Directions: Among the entries below, find the lines that contain the string "with". State only how many there are.

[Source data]
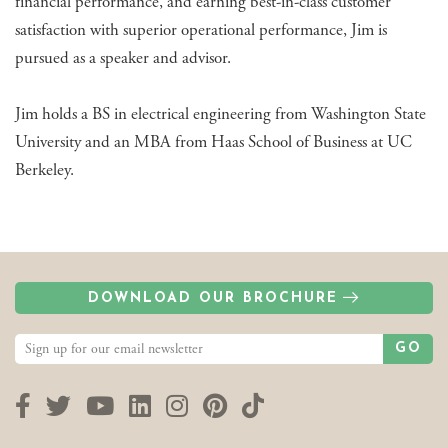
financial performance, and earning best-in-class customer
satisfaction with superior operational performance, Jim is
pursued as a speaker and advisor.
Jim holds a BS in electrical engineering from Washington State
University and an MBA from Haas School of Business at UC
Berkeley.
DOWNLOAD OUR BROCHURE
GO
Facebook
Twitter
YouTube
LinkedIn
Instagram
Pinterest
TikTok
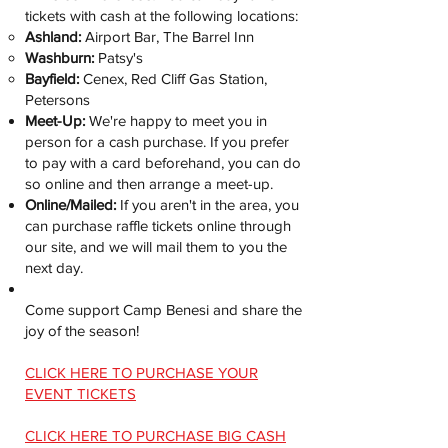
tickets with cash at the following locations:
Ashland:
Airport Bar, The Barrel Inn
Washburn:
Patsy's
Bayfield:
Cenex, Red Cliff Gas Station,
Petersons
Meet-Up:
We're happy to meet you in
person for a cash purchase. If you prefer
to pay with a card beforehand, you can do
so online and then arrange a meet-up.
Online/Mailed:
If you aren't in the area, you
can purchase raffle tickets online through
our site, and we will mail them to you the
next day.
Come support Camp Benesi and share the
joy of the season!
CLICK HERE TO PURCHASE YOUR
EVENT TICKETS
CLICK HERE TO PURCHASE BIG CASH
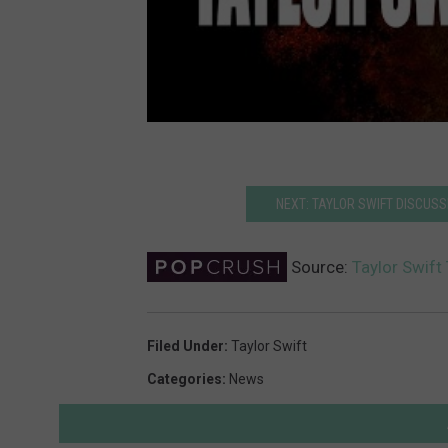
NEXT: TAYLOR SWIFT DISCUSSE
Source:
Taylor Swift
Filed Under
:
Taylor Swift
Categories
:
News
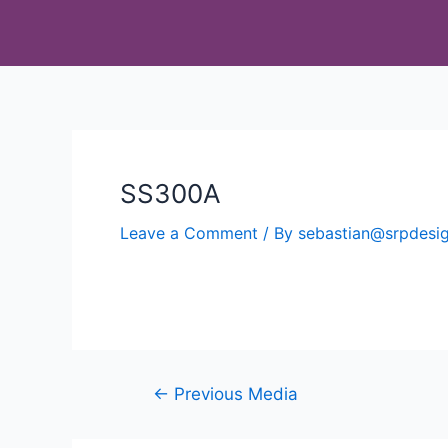
SS300A
Leave a Comment
/ By
sebastian@srpdes
←
Previous Media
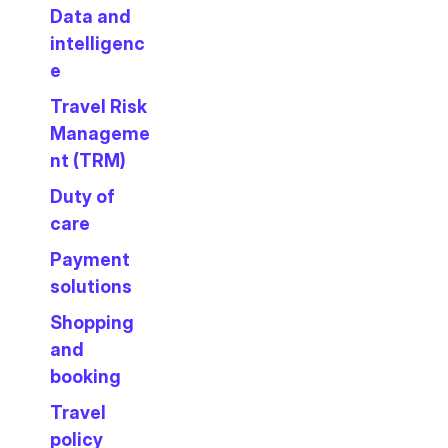
Data and
intelligenc
e
Travel Risk
Manageme
nt (TRM)
Duty of
care
Payment
solutions
Shopping
and
booking
Travel
policy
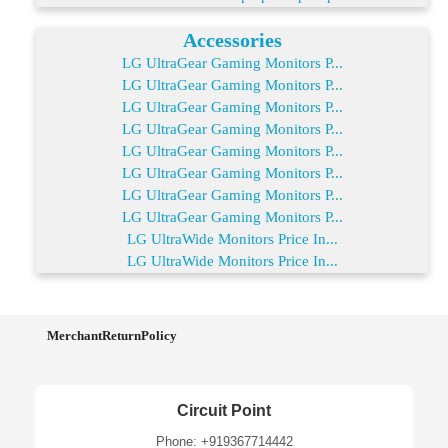
Accessories
LG UltraGear Gaming Monitors P...
LG UltraGear Gaming Monitors P...
LG UltraGear Gaming Monitors P...
LG UltraGear Gaming Monitors P...
LG UltraGear Gaming Monitors P...
LG UltraGear Gaming Monitors P...
LG UltraGear Gaming Monitors P...
LG UltraGear Gaming Monitors P...
LG UltraWide Monitors Price In...
LG UltraWide Monitors Price In...
MerchantReturnPolicy
Circuit Point
Phone: +919367714442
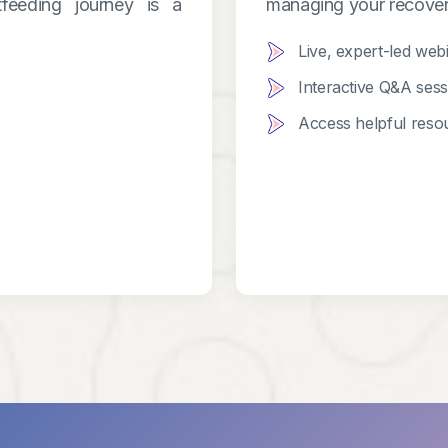
feeding journey is a
managing your recover
Live, expert-led web
Interactive Q&A ses
Access helpful resou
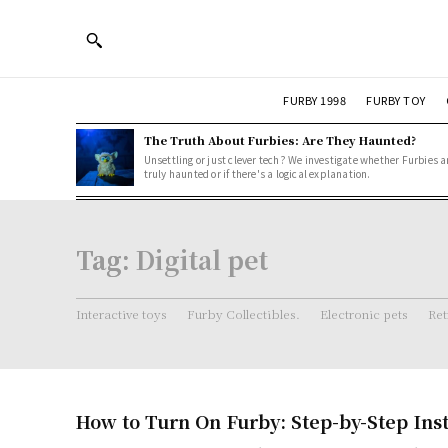
FURBY 1998
FURBY TOY
The Truth About Furbies: Are They Haunted?
Unsettling or just clever tech? We investigate whether Furbies a
truly haunted or if there's a logical explanation.
Tag:
Digital pet
Interactive toys
Furby Collectibles.
Electronic pets
Ret
How to Turn On Furby: Step-by-Step Ins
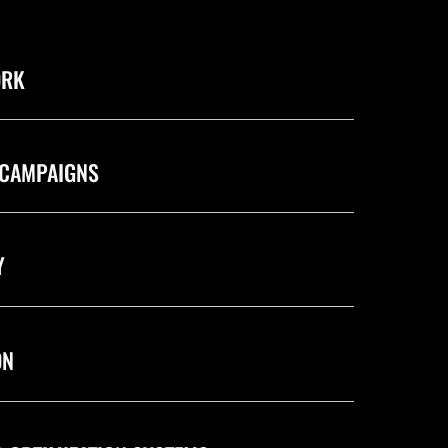
ORK
 CAMPAIGNS
Y
ON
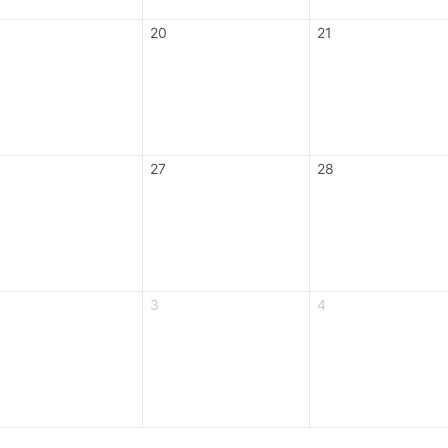
20
21
27
28
3
4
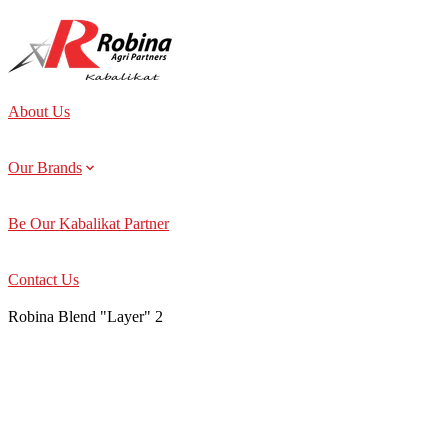
About Us
Our Brands
Be Our Kabalikat Partner
Contact Us
Robina Blend "Layer" 2
About Us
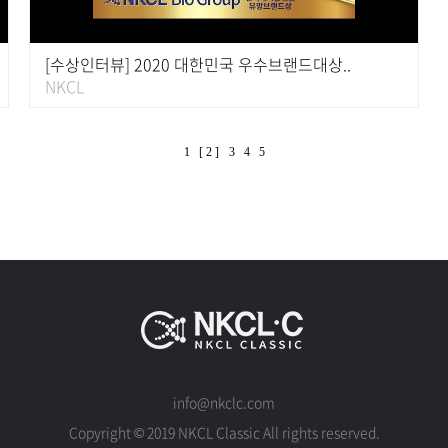
[수상인터뷰] 2020 대한민국 우수브랜드대상..
NKCL
1
[ 2 ]
3
4
5
info@nkclc.com
Copyright © 2019 NKCL Classic All rights reserved.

Worked solution: 3